According to DogsBite.org, a nonprofit research and education organization that conducts research on severe and fatal dog attacks inflicted by dangerous dog breeds, there have been 18 documented cases in the United States of people who have died in pit bull attacks so far in 2015. Eight of those victims were children age 10 or younger.
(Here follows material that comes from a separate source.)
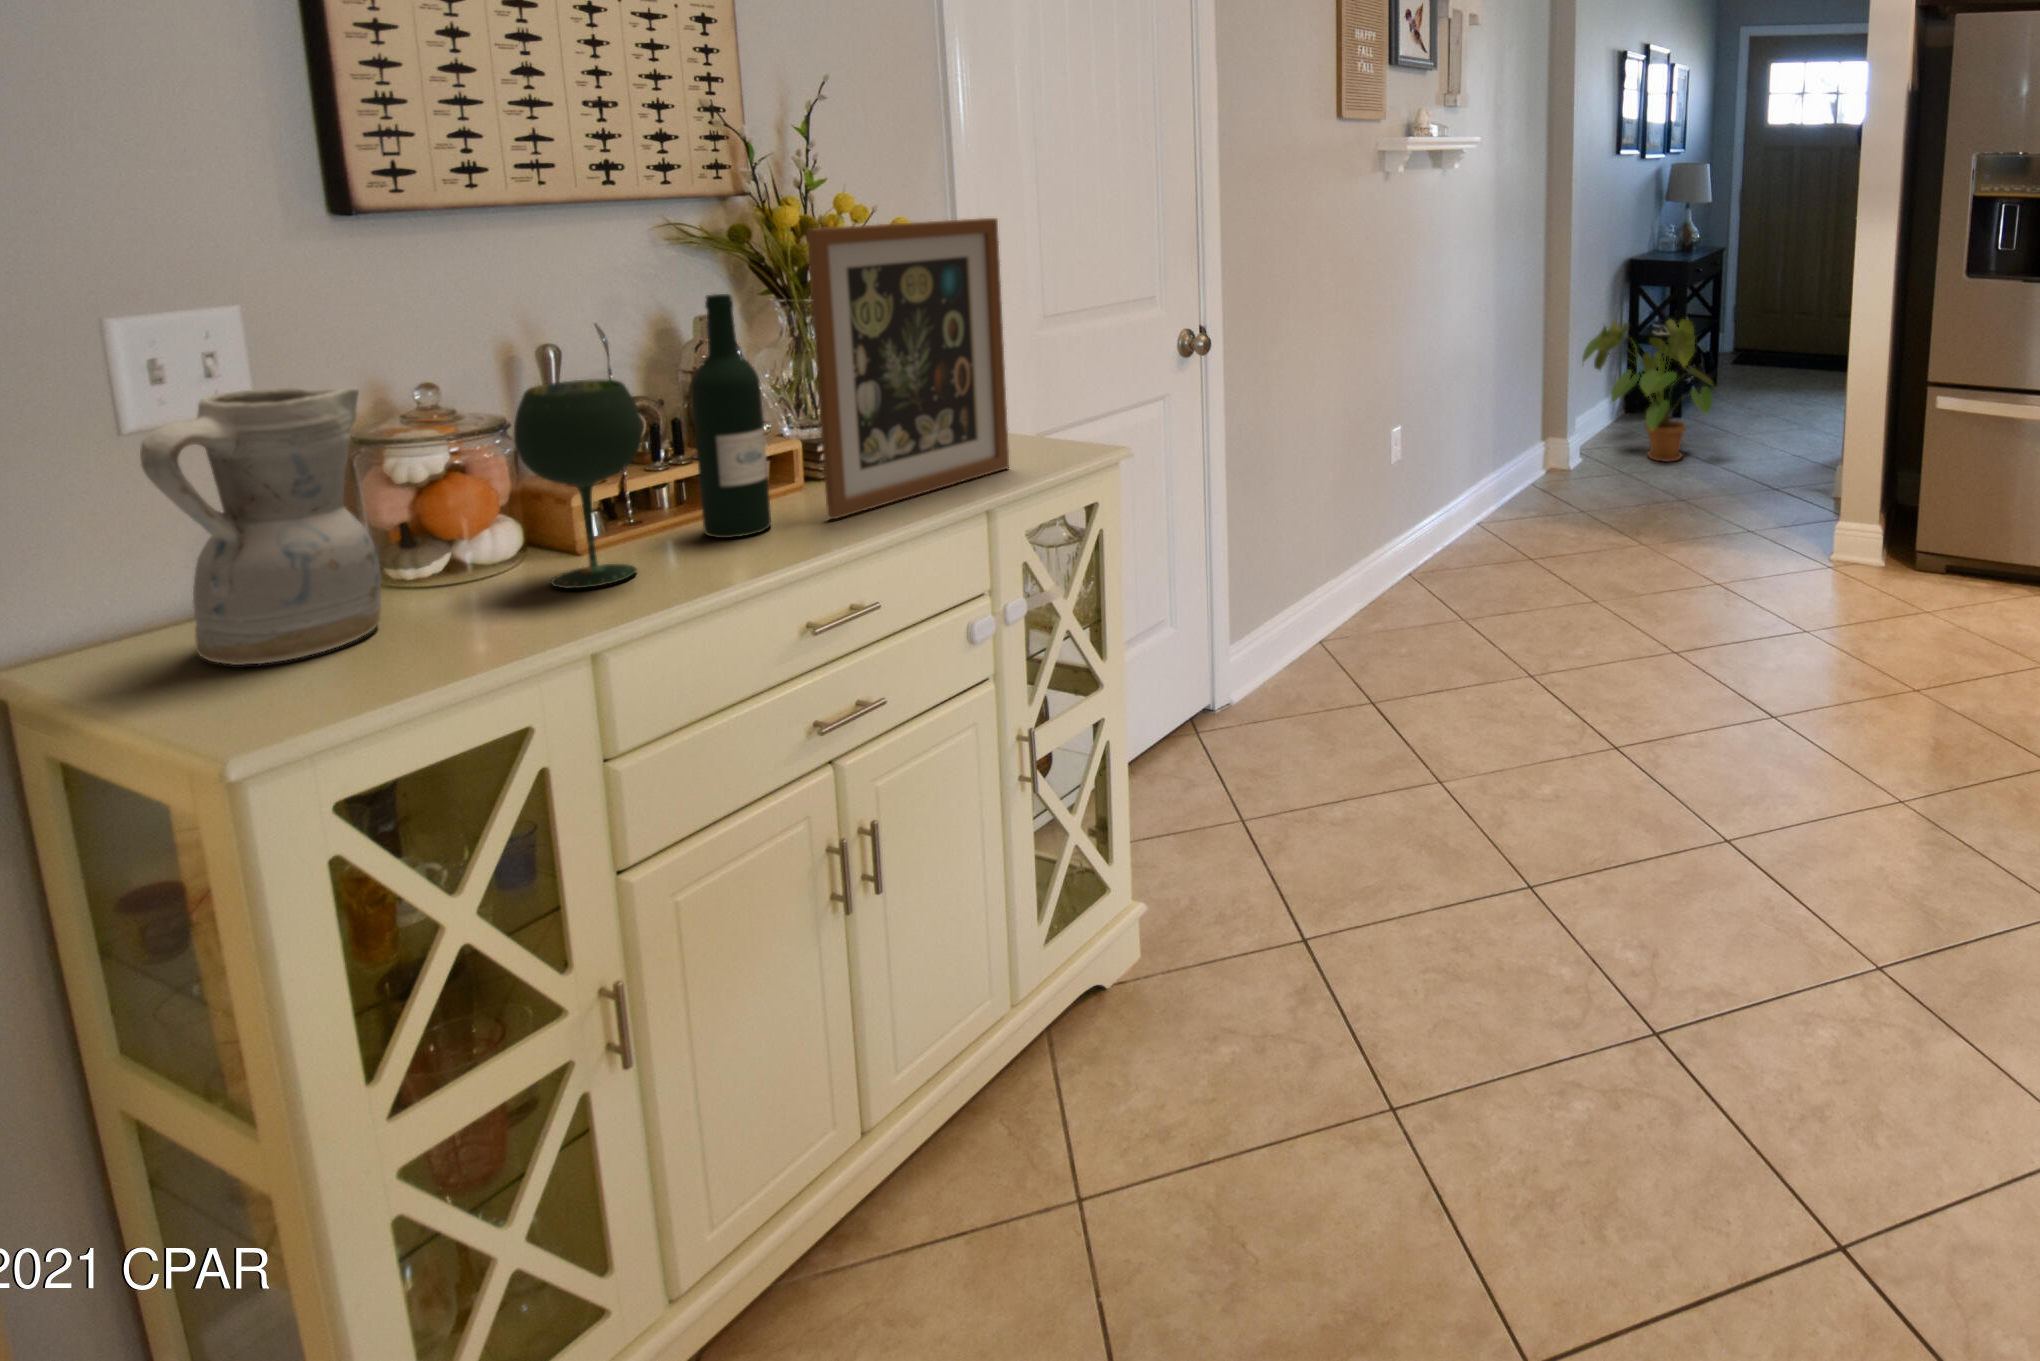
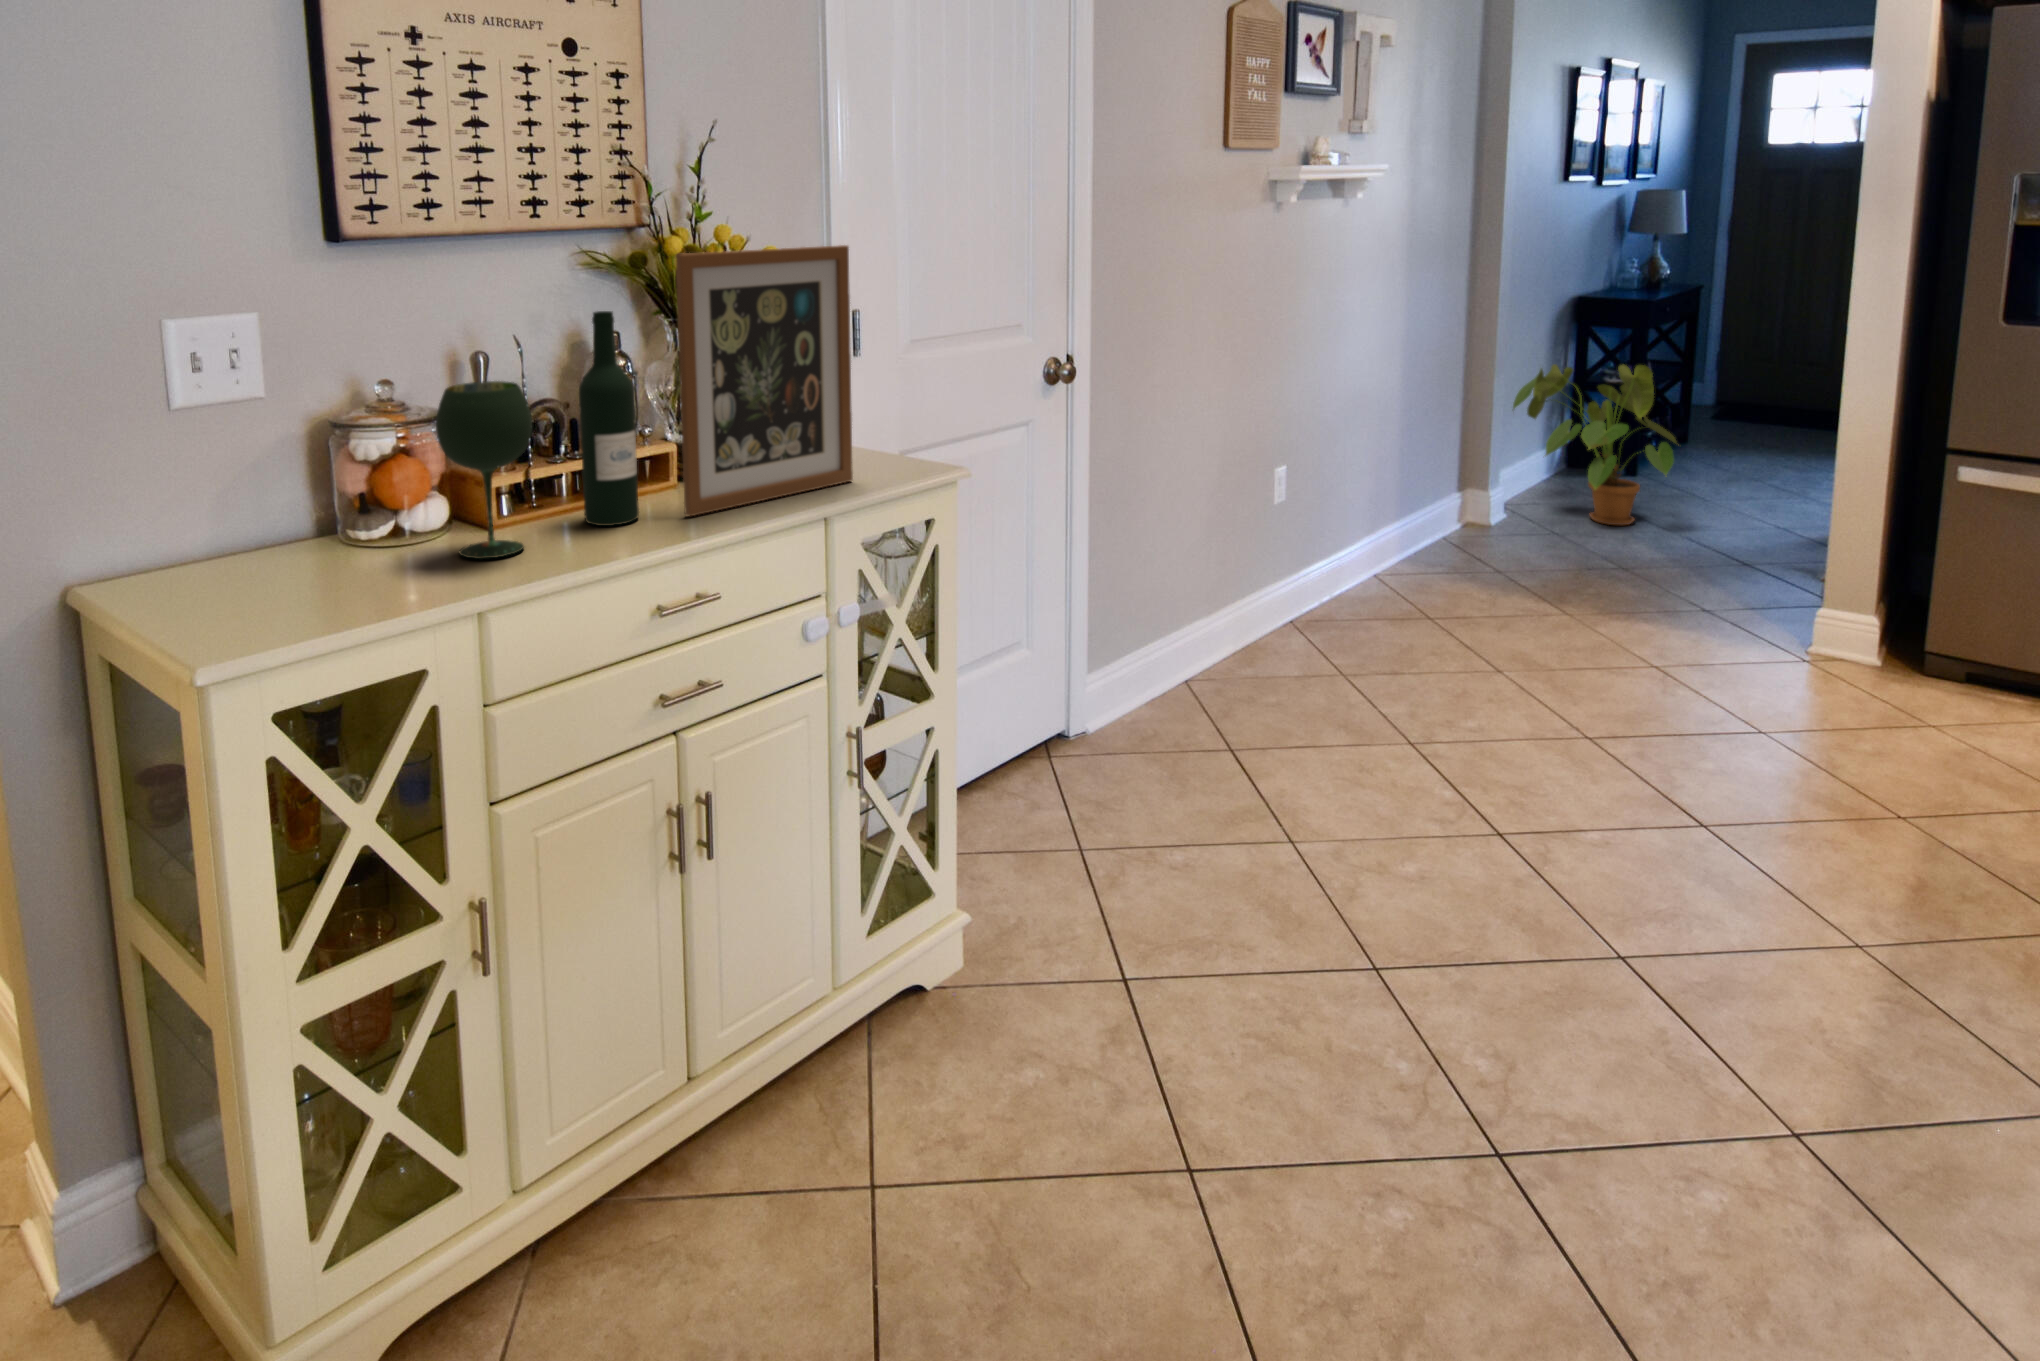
ceramic pitcher: present [140,387,381,665] -> none [176,378,335,596]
The organization also recorded 42 people mauled to death during 2014 by pit bulls in the United States, 19 of those victims were children.
A more dangerous breed?
“I don’t think that pit bulls are necessarily more dangerous than any other breed of dog,” said Chris Bussey, director of the LaGrange-Troup County Animal Shelter. “It has a lot to do with how they are raised.”
Woods echoed Bussey’s statement, but added that the number of documented cases in which pit bulls have been responsible for attacking people necessitates preventative measures against possible attacks.
“Pit bulls are generally big, strong dogs that are capable of overpowering a grown man,” said Woods. “No matter how cute and cuddly they are, they will always have that wild, instinctual nature within them that can make them become dangerous.”
Mulliniks is grateful that he and his dog were not more seriously injured. He hopes that the incident will prompt the city to be more diligent about enforcing the pit bull ordinance.
“It usually takes something bad to happen before change is enacted,” said Mulliniks. “I really hope some good comes out of this. I would love for Hogansville, LaGrange and all of Troup County to somehow spread the word about the vicious dog ordinance.”